-- Exercise --
Arrange the part of the material that opens with the line containing "## 第一章 苏格拉底的前辈" and runs through the end as a numbered list, leaving out blank lines and nothing else.

-- Record set --
+===+

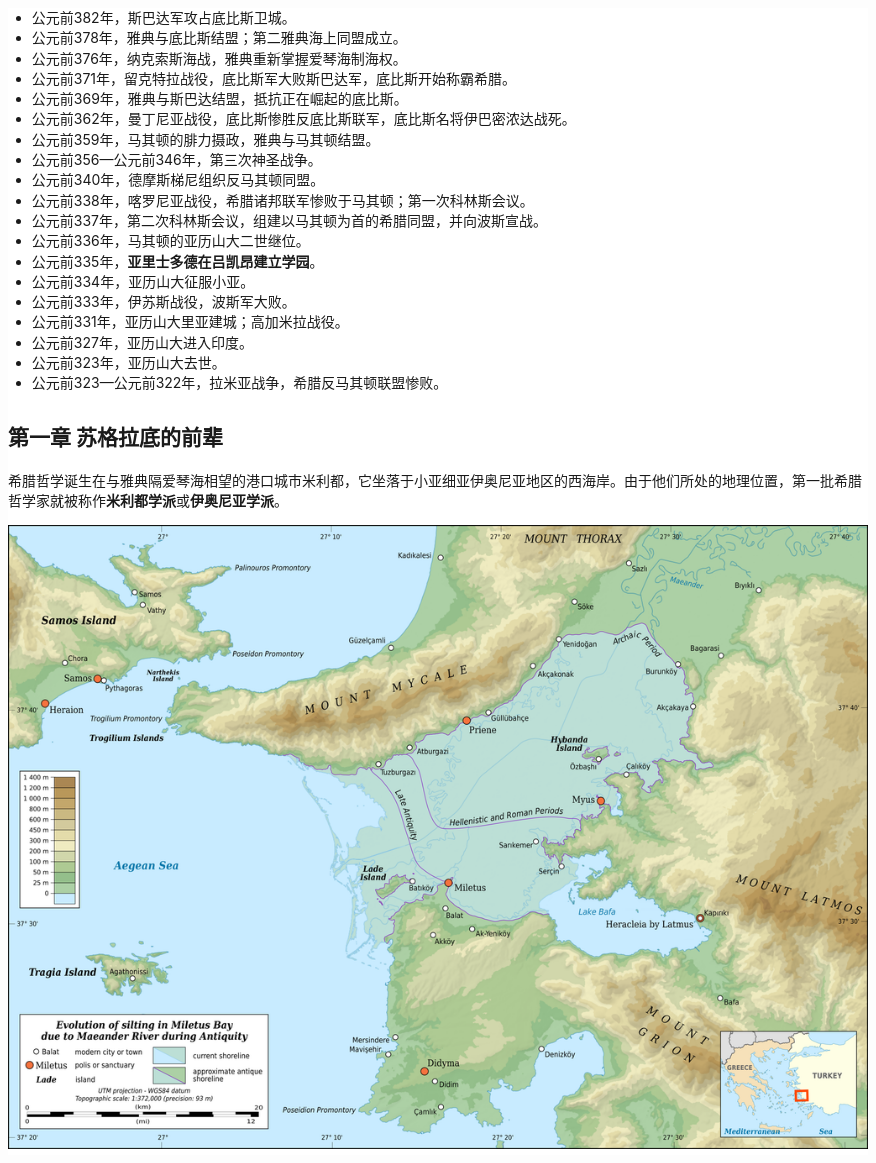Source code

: - 公元前382年，斯巴达军攻占底比斯卫城。
- 公元前378年，雅典与底比斯结盟；第二雅典海上同盟成立。
- 公元前376年，纳克索斯海战，雅典重新掌握爱琴海制海权。
- 公元前371年，留克特拉战役，底比斯军大败斯巴达军，底比斯开始称霸希腊。
- 公元前369年，雅典与斯巴达结盟，抵抗正在崛起的底比斯。
- 公元前362年，曼丁尼亚战役，底比斯惨胜反底比斯联军，底比斯名将伊巴密浓达战死。
- 公元前359年，马其顿的腓力摄政，雅典与马其顿结盟。
- 公元前356—公元前346年，第三次神圣战争。
- 公元前340年，德摩斯梯尼组织反马其顿同盟。
- 公元前338年，喀罗尼亚战役，希腊诸邦联军惨败于马其顿；第一次科林斯会议。
- 公元前337年，第二次科林斯会议，组建以马其顿为首的希腊同盟，并向波斯宣战。
- 公元前336年，马其顿的亚历山大二世继位。
- 公元前335年，**亚里士多德在吕凯昂建立学园**。
- 公元前334年，亚历山大征服小亚。
- 公元前333年，伊苏斯战役，波斯军大败。
- 公元前331年，亚历山大里亚建城；高加米拉战役。
- 公元前327年，亚历山大进入印度。
- 公元前323年，亚历山大去世。
- 公元前323—公元前322年，拉米亚战争，希腊反马其顿联盟惨败。

## 第一章 苏格拉底的前辈

希腊哲学诞生在与雅典隔爱琴海相望的港口城市米利都，它坐落于小亚细亚伊奥尼亚地区的西海岸。由于他们所处的地理位置，第一批希腊哲学家就被称作**米利都学派**或**伊奥尼亚学派**。

![](pics/militus.svg)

+===+

-- Completed exercise --
1. ## 第一章 苏格拉底的前辈
2. 希腊哲学诞生在与雅典隔爱琴海相望的港口城市米利都，它坐落于小亚细亚伊奥尼亚地区的西海岸。由于他们所处的地理位置，第一批希腊哲学家就被称作**米利都学派**或**伊奥尼亚学派**。
3. ![](pics/militus.svg)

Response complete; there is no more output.